● Directions for this task:
Search the data below, and report every line in which "internal" occurs.

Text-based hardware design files
..............................

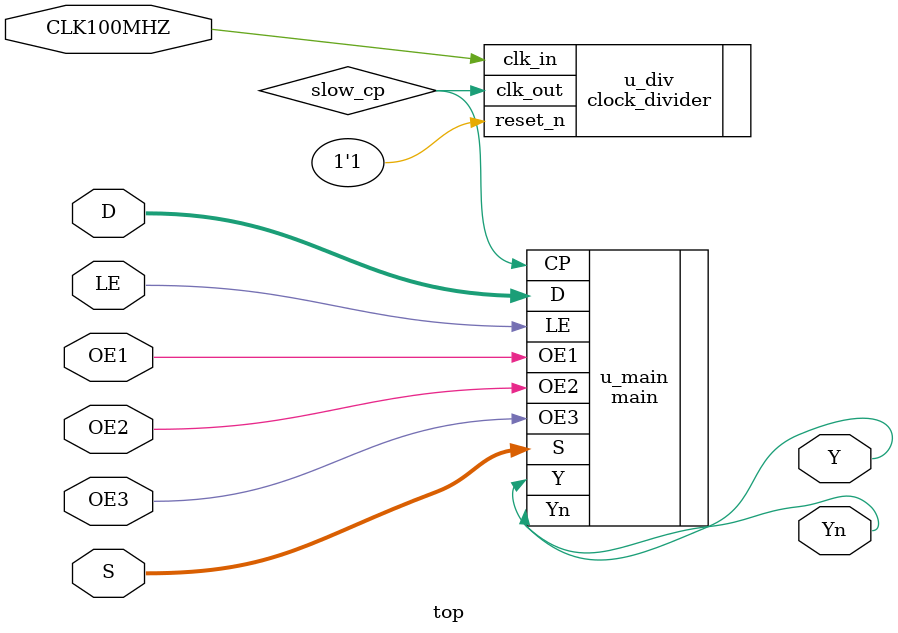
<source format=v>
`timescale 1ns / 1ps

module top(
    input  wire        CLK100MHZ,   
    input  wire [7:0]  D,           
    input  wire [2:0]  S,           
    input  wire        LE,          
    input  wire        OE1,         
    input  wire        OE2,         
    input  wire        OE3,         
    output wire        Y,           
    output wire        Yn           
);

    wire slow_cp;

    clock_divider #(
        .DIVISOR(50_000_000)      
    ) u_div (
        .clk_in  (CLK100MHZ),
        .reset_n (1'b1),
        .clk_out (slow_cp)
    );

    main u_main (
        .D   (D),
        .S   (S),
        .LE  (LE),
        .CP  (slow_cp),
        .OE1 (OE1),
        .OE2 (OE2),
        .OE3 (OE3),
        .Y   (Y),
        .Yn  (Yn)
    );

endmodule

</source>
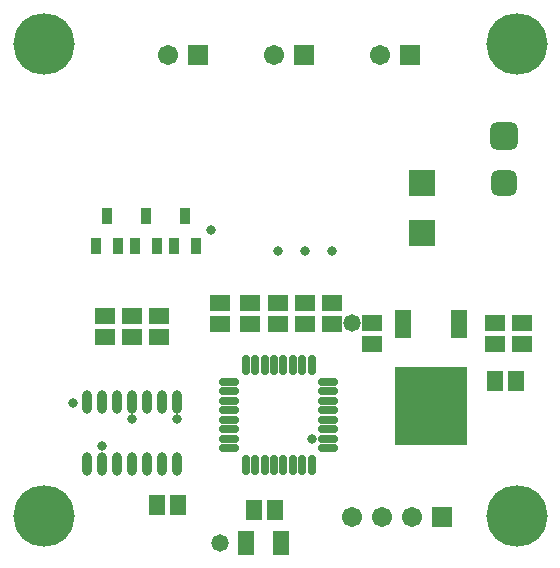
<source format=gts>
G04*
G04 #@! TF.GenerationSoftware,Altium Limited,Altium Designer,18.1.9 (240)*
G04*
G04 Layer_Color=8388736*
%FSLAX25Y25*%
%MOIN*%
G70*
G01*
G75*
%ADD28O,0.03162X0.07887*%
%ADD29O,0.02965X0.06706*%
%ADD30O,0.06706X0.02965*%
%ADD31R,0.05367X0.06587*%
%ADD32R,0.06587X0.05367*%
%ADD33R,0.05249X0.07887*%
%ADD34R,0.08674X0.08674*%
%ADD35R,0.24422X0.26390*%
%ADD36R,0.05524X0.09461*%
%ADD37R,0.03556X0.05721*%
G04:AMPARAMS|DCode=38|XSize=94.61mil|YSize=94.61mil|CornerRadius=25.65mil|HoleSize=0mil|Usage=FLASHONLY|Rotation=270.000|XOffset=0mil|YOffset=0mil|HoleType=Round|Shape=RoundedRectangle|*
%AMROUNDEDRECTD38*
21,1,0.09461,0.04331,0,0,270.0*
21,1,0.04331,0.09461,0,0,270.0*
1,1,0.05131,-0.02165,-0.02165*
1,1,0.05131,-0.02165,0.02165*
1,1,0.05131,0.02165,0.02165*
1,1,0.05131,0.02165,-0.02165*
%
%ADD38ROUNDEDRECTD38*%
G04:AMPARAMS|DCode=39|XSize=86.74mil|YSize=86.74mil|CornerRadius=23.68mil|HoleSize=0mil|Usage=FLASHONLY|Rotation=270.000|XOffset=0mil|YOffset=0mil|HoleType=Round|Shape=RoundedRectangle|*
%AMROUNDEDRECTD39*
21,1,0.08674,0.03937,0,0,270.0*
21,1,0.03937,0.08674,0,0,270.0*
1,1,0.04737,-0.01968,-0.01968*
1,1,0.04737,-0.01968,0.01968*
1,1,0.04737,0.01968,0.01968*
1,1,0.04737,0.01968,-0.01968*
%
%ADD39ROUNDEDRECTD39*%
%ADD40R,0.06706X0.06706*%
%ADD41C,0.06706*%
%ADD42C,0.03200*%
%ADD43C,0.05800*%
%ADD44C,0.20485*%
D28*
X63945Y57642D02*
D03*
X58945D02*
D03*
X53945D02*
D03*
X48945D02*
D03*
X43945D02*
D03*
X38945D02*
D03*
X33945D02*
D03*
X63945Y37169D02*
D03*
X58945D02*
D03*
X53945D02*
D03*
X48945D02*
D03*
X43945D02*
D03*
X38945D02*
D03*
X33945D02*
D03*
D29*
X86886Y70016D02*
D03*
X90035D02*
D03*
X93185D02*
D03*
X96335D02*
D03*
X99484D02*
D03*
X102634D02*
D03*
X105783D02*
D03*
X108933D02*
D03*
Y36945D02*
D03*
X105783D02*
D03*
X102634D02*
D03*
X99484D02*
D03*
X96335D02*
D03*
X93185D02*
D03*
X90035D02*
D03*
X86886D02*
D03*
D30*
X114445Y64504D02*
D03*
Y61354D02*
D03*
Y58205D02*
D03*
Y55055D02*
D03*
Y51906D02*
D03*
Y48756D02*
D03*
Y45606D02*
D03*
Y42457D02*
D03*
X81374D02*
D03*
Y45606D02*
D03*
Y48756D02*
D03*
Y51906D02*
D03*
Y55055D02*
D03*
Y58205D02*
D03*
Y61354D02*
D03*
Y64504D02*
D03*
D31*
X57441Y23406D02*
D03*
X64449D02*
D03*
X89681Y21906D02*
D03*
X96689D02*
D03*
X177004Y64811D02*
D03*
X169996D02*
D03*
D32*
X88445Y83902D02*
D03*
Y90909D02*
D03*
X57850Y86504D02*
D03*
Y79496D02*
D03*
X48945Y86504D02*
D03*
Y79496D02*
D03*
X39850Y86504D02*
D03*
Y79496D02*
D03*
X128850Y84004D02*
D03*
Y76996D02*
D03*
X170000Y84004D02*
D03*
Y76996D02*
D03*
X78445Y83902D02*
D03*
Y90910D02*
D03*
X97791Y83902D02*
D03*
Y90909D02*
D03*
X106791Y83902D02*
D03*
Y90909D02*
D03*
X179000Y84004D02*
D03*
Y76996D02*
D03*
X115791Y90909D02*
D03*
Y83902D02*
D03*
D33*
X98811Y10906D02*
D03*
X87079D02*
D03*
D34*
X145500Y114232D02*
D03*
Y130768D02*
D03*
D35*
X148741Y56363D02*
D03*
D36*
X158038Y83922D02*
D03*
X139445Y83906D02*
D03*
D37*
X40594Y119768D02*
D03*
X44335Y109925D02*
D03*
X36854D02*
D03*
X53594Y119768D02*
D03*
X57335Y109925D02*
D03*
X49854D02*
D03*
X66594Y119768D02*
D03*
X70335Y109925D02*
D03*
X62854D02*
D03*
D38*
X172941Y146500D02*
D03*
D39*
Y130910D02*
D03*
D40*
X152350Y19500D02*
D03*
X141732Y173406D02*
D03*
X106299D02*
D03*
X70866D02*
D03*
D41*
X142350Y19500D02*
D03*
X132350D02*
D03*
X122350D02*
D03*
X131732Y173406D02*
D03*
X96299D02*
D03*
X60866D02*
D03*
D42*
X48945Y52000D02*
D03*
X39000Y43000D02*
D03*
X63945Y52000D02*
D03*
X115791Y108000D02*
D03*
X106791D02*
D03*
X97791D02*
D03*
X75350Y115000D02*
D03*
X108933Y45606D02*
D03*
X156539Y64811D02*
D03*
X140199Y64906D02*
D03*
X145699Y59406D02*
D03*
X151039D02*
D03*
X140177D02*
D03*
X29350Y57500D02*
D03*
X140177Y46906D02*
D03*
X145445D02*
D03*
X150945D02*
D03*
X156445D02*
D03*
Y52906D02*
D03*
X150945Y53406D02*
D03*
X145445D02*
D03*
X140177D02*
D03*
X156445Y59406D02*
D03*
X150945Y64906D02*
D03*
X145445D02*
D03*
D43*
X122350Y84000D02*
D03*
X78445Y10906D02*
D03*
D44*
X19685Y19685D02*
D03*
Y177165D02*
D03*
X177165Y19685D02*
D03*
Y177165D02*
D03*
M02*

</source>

..............................

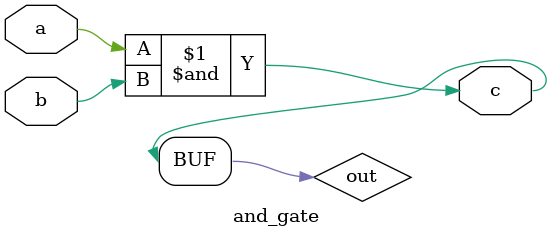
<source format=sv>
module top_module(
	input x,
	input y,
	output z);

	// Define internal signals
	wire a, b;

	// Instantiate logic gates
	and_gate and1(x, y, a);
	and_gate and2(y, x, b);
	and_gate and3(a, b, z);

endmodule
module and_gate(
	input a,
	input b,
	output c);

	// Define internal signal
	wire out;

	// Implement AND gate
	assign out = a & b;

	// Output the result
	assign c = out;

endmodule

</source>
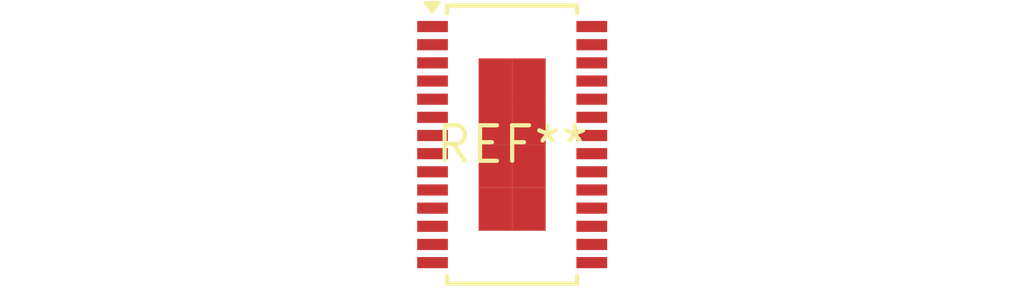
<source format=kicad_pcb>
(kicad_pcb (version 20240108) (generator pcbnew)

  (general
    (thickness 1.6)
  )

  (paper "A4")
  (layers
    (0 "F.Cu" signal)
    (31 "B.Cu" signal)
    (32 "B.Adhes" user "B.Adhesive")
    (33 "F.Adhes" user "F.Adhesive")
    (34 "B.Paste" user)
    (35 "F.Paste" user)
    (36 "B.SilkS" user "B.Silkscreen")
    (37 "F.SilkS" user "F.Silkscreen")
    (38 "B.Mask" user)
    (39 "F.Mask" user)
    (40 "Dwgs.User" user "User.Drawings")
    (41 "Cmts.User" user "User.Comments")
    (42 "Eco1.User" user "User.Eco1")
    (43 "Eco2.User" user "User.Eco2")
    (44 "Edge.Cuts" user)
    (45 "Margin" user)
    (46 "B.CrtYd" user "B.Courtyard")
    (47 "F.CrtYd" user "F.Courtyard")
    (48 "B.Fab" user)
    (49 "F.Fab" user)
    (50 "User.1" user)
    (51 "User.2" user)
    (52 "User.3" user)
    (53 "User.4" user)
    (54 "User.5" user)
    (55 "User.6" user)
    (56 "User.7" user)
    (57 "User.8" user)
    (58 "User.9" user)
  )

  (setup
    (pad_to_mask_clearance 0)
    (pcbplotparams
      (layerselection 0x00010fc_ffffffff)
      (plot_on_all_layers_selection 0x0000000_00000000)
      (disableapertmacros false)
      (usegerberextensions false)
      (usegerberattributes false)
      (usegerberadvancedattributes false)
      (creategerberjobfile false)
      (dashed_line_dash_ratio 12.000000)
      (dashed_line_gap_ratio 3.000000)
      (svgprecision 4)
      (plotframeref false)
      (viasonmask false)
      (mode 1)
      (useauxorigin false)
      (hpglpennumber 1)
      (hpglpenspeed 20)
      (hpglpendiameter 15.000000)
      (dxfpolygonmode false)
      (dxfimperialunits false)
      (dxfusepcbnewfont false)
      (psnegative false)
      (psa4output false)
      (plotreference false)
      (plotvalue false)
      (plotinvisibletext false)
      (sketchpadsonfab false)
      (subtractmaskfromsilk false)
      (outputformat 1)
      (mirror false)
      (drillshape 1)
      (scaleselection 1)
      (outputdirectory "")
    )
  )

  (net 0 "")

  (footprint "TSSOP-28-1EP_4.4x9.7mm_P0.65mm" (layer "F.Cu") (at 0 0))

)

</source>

..............................

● Exercise answer:
	// Define internal signals
	// Define internal signal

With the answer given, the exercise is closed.